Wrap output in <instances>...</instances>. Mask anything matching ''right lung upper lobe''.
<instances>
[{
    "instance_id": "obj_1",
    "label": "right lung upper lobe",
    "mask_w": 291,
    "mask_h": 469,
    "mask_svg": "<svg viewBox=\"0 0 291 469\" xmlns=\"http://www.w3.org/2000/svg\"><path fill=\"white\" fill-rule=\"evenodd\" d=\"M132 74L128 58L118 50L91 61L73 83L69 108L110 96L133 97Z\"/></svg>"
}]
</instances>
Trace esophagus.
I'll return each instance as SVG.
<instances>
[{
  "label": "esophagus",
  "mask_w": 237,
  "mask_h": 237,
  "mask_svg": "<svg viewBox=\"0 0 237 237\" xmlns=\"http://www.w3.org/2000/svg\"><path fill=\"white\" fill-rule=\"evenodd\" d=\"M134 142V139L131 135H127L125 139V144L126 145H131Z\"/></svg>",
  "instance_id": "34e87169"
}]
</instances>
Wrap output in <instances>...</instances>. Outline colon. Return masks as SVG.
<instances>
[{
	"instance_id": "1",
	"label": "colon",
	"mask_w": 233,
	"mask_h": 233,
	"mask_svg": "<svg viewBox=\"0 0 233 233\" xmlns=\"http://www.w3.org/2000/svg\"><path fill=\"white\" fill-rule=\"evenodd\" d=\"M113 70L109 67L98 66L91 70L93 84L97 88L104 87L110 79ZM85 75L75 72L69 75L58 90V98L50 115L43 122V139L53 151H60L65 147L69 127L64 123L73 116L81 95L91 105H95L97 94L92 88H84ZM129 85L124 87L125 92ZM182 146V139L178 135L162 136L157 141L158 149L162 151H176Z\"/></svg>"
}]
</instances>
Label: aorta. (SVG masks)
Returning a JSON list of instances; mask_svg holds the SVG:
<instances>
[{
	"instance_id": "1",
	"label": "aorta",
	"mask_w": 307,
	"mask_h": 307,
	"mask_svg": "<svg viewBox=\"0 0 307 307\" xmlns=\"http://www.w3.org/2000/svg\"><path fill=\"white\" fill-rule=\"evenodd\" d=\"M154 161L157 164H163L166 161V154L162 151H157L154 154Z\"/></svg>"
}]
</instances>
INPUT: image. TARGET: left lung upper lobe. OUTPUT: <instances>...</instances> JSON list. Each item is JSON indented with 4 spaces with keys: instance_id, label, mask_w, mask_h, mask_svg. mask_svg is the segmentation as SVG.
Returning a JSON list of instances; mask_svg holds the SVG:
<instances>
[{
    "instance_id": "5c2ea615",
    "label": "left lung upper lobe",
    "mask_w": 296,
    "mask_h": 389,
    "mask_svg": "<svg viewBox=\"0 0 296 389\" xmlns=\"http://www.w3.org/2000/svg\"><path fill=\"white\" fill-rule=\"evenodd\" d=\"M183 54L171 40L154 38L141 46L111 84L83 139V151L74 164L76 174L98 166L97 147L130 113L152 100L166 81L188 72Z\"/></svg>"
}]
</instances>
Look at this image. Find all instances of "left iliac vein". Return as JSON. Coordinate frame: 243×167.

STATED GOAL:
Convert every line of the entries above into a JSON array of strings, one string per line, and leave out any blank lines.

REPLY TO THE EXERCISE:
[
  "Wrap output in <instances>...</instances>. Mask anything matching ''right lung upper lobe''.",
  "<instances>",
  "[{",
  "    \"instance_id\": \"obj_1\",",
  "    \"label\": \"right lung upper lobe\",",
  "    \"mask_w\": 291,",
  "    \"mask_h\": 469,",
  "    \"mask_svg\": \"<svg viewBox=\\\"0 0 291 469\\\" xmlns=\\\"http://www.w3.org/2000/svg\\\"><path fill=\\\"white\\\" fill-rule=\\\"evenodd\\\" d=\\\"M132 74L128 58L118 50L91 61L73 83L69 108L110 96L133 97Z\\\"/></svg>\"",
  "}]",
  "</instances>",
  "Trace esophagus.",
  "I'll return each instance as SVG.",
  "<instances>",
  "[{",
  "  \"label\": \"esophagus\",",
  "  \"mask_w\": 237,",
  "  \"mask_h\": 237,",
  "  \"mask_svg\": \"<svg viewBox=\\\"0 0 237 237\\\" xmlns=\\\"http://www.w3.org/2000/svg\\\"><path fill=\\\"white\\\" fill-rule=\\\"evenodd\\\" d=\\\"M134 142V139L131 135H127L125 139V144L126 145H131Z\\\"/></svg>\",",
  "  \"instance_id\": \"34e87169\"",
  "}]",
  "</instances>",
  "Wrap output in <instances>...</instances>. Outline colon. Return masks as SVG.",
  "<instances>",
  "[{",
  "\t\"instance_id\": \"1\",",
  "\t\"label\": \"colon\",",
  "\t\"mask_w\": 233,",
  "\t\"mask_h\": 233,",
  "\t\"mask_svg\": \"<svg viewBox=\\\"0 0 233 233\\\" xmlns=\\\"http://www.w3.org/2000/svg\\\"><path fill=\\\"white\\\" fill-rule=\\\"evenodd\\\" d=\\\"M113 70L109 67L98 66L91 70L93 84L97 88L104 87L110 79ZM85 75L75 72L69 75L58 90V98L50 115L43 122V139L53 151H60L65 147L69 127L64 123L73 116L81 95L91 105H95L97 94L92 88H84ZM129 85L124 87L125 92ZM182 146V139L178 135L162 136L157 141L158 149L162 151H176Z\\\"/></svg>\"",
  "}]",
  "</instances>",
  "Label: aorta. (SVG masks)",
  "Returning a JSON list of instances; mask_svg holds the SVG:",
  "<instances>",
  "[{",
  "\t\"instance_id\": \"1\",",
  "\t\"label\": \"aorta\",",
  "\t\"mask_w\": 307,",
  "\t\"mask_h\": 307,",
  "\t\"mask_svg\": \"<svg viewBox=\\\"0 0 307 307\\\" xmlns=\\\"http://www.w3.org/2000/svg\\\"><path fill=\\\"white\\\" fill-rule=\\\"evenodd\\\" d=\\\"M154 161L157 164H163L166 161V154L162 151H157L154 154Z\\\"/></svg>\"",
  "}]",
  "</instances>",
  "INPUT: image. TARGET: left lung upper lobe. OUTPUT: <instances>...</instances> JSON list. Each item is JSON indented with 4 spaces with keys: instance_id, label, mask_w, mask_h, mask_svg. mask_svg is the segmentation as SVG.",
  "Returning a JSON list of instances; mask_svg holds the SVG:",
  "<instances>",
  "[{",
  "    \"instance_id\": \"5c2ea615\",",
  "    \"label\": \"left lung upper lobe\",",
  "    \"mask_w\": 296,",
  "    \"mask_h\": 389,",
  "    \"mask_svg\": \"<svg viewBox=\\\"0 0 296 389\\\" xmlns=\\\"http://www.w3.org/2000/svg\\\"><path fill=\\\"white\\\" fill-rule=\\\"evenodd\\\" d=\\\"M183 54L171 40L154 38L141 46L111 84L83 139V151L74 164L76 174L98 166L97 147L130 113L152 100L166 81L188 72Z\\\"/></svg>\"",
  "}]",
  "</instances>",
  "Look at this image. Find all instances of \"left iliac vein\". Return as JSON. Coordinate frame: 243×167."
]